> [Text block]:

========

The dynamics of gene expression in vertebrate embryogenesis at single cell resolution

Time series of single cell transcriptome measurements can reveal dynamic features of cell differentiation pathways. From measurements of whole frog embryos spanning zygotic genome activation through early organogenesis we derived a detailed catalog of cell states in vertebrate development and a map of differentiation across all lineages over time. The inferred map recapitulates most if not all developmental relationships, and associates new regulators and marker genes with each cell state. We find that many embryonic cell states appear earlier than previously appreciated. We also assess conflicting models of neural crest development. Incorporating a matched time series of zebrafish development from a companion paper, we reveal conserved and divergent features of vertebrate early developmental gene expression programs. 136,966 single cell transcriptomes were profiled from whole Xenopus tropicalis embryos at ten timepoints during the first 24 hours of its embryonic development. The data includes 75 total single cell RNA sequencing libraries, collected in 2 replicate timeseries. 4 of the 75 libraries focussed on dissected neural plate border tissue. The counts data for all pass filter cells are available in a single matrix (see "Corrected_combined.annotated_counts.tsv.gz" and "Raw_combined.annotated_counts.tsv.gz"). Alternatively, raw FASTQ or unfiltered counts files are also available for each individual library.

========

> [What the task requires]: In the text on gene expression in frog embryos, how many single cell transcriptomes were profiled?

> [The data]:
========

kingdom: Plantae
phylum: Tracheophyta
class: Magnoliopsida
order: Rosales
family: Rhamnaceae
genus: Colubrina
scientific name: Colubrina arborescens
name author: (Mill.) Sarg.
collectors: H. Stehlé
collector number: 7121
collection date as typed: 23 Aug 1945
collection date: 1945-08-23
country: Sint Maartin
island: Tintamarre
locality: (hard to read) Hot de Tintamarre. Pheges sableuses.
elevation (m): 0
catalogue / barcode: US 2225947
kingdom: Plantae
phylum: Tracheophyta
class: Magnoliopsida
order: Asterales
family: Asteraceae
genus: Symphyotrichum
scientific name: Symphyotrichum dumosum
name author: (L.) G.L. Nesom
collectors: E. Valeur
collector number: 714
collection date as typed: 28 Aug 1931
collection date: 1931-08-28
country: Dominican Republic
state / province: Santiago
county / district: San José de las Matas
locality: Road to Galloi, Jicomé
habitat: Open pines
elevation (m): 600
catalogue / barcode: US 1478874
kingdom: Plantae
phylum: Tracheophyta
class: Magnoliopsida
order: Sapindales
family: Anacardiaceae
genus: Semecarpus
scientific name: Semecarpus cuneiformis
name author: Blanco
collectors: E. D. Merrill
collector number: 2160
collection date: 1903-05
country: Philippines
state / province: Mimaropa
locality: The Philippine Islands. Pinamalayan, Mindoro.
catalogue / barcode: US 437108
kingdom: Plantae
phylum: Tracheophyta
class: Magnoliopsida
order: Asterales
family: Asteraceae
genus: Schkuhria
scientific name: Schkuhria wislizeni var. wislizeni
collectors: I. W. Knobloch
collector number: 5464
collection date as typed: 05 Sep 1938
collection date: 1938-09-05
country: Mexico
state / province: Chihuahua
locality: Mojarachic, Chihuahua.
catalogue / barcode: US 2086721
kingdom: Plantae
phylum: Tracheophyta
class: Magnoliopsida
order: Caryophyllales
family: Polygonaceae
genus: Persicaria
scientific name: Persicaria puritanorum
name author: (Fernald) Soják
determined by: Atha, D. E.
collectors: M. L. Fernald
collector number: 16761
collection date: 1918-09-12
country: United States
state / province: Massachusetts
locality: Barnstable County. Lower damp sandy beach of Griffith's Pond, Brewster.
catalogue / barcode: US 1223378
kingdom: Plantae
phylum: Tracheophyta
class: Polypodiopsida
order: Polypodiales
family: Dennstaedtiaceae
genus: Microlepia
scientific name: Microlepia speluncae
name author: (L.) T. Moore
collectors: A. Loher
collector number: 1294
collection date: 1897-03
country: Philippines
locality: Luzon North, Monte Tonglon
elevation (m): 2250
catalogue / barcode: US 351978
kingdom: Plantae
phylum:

========

> [Exercise response]: 136,966